12月第一版)最直接的感受,是目前所居之处非我所宜。不是么,一个码字为生的人,该有市声喧嚣在他脚下;该有举步所及的氤氲河畔、阳光弥散的树林和随时可拐进去的门;贫穷的邻居、暧昧的都市夜晚和一杯杯威士忌;该有失落的笑声、穿不透的春季和永远友善的朋友。啊,这是巴黎,海明威的巴黎!

“假如你有幸年轻时在巴黎生活过,那么你此后一生中不论去到哪里她都与你同在,因为巴黎是一席流动的盛宴。”写出如此文字的海明威,留恋的恐怕不仅仅是巴黎此地,也是他的青春与爱情――1921年至1926年,海明威以驻地记者身份寓居巴黎,此时他新婚燕尔,尚未成名,日子清苦,却甘之若饴。然后,按海明威的说法,遇上了有钱人,另一段故事开始了。

借着文字回到那里是在30余年后:在丁香园咖啡馆的平台上,在莎士比亚图书公司的门口,肚子还饿着,思想也清晰着,而庞德,菲茨杰拉德,等等,也在这座城市共享着同样的街景与空气。他甚至没有为回忆添加什么,清洁本就是他对文字的态度;甚至这态度也可溯源至在巴黎的时光。那时的感悟,用30余年后的笔写出来,还是那么让人伤痛。

一个人为何会恋恋不舍那些奋斗中困窘的光阴,即便在他成名获利后?那时他尚未被生活收买,未被权力同化,他的贫穷就像一件护衣,盖在因饥饿而清醒、因酒水而兴奋的躯体上,让他无条件地忠于自己的思想。在巴黎,文人与城市的关系疏离而亲切,这种半流浪的生活多半会让人想起一个流行词“波希米亚”――其中究竟有怎样的力量?

《流行的波希米亚》(玛丽・格拉克著,罗靓译,安徽教育出版社2009年1月第一版)面对的巴黎比海明威生活的巴黎更早。19世纪的巴黎,是许多后来者深深着迷的巴黎――新商店和咖啡厅兴起,轻歌剧弥漫,艺术家流浪――数十年后,它的拱廊街和诗人波德莱尔深深打动了本雅明,被后者称为“19世纪的首都”。

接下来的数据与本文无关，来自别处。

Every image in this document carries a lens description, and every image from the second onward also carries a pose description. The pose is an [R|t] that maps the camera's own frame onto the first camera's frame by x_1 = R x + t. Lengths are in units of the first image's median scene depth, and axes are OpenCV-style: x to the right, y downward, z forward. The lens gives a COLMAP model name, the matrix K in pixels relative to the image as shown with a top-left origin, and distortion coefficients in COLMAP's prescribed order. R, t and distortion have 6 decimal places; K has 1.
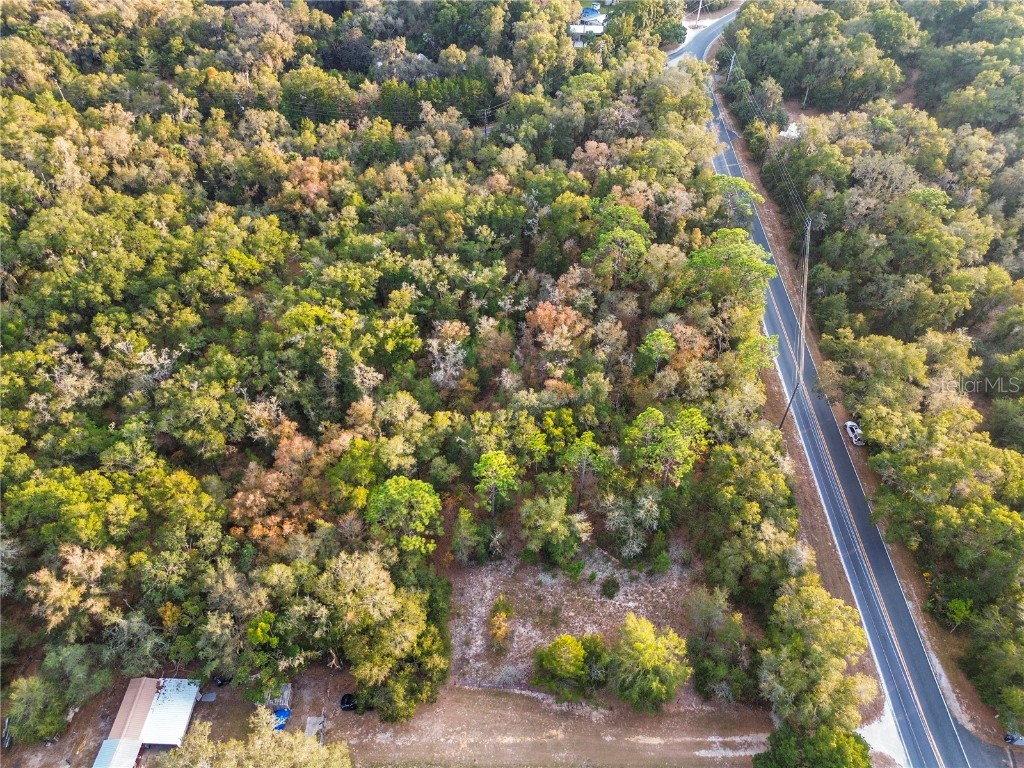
lens RADIAL K [[730.8, 0, 514.7], [0, 730.8, 386.5], [0, 0, 1]] dist [0.062023, -0.055824]
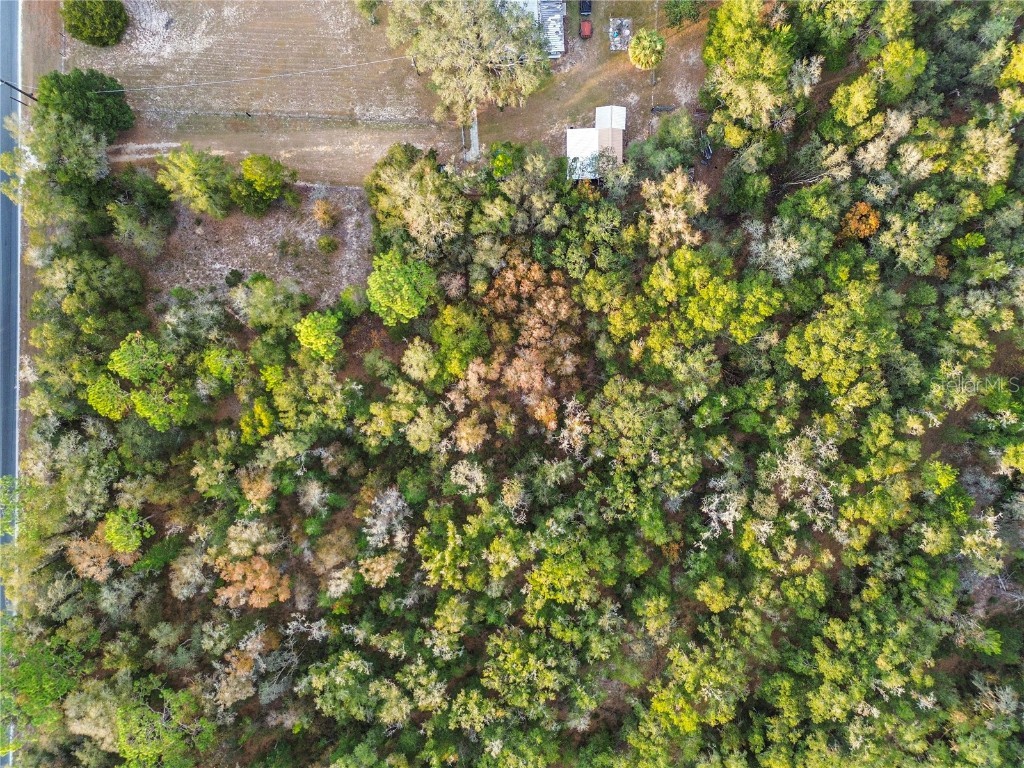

从杜米埃的插画《巴黎波希米亚人》到普契尼歌剧《波希米亚》再到乔纳森・拉辛1996年为百老汇创作的《房客》,历史神化了波希米亚。但“波希米亚”一词,并不流行于19世纪的巴黎。“都市流浪者”、“颓废主义者”、“青年法国人”,等等,他们这样称呼自己。作为一种反抗力量,波希米亚与现代商业社会共存,但玛丽・格拉克认为他们不归属哪个特定的阶层,实际上,从社会底层到中心,每个阶层都有波希米亚蔓延。

当商业文明营造出巴黎迤逦的街景,拱廊街为高级商品打开销路,有一批人,在日益敌对的社会中苦苦找寻自己的位置,反讽,正是他们借以反抗的力量。在玛丽看来,反讽的波希米亚,渗透在私人生活领域,将直接影响风俗习惯和个人幸福,它是一种更加多元化、更悲剧性的力量,可能在日常生活中具有英雄的革命性力量。

不过且慢,很可能,在阶层分明的19世纪,更多人在追求风雅――波希米亚与社会风尚,两者极具张力,却影响了不同的人。巴尔扎克的《风雅生活论》里没有艺术家的位置――作为人的三个等级中的第二等级,“思想者”过“艺术家生活”,基本与风雅生活无缘,“要时髦,就必须不劳动而享受休息;也就是说,应该中个四合彩,是百万富翁的儿子或亲王,捞个闲差或兼差。”

借风流人士布吕梅尔之口给出的许多关于风雅的定义,有趣而有益,可以从中一窥19世纪巴黎社会的风尚,看当时的风雅人士如何为选衣戴帽挖空心思,又如何因为一处细节的不善毁了整体评价,又如何讲究室内装潢的风格,如何严肃对待仪态、步伐等问题。在风雅生活的范畴内,整个社会按照巴尔扎克引用的一句格言严格行进:“一个人的灵魂,可从他持手杖的方式看出来。”

当然,严格说来,《风雅生活论》只能算篇论文,因为这一鸿篇巨制,巴尔扎克并没有最终完成。如今的中文版整合了《步态论》与《现代兴奋剂论》――巴尔扎克认为他对步态的开创性研究应该彪炳史册,而对五种导致现代社会发生“不可估量的”变化的“兴奋剂”的研究,也是读来兴味盎然。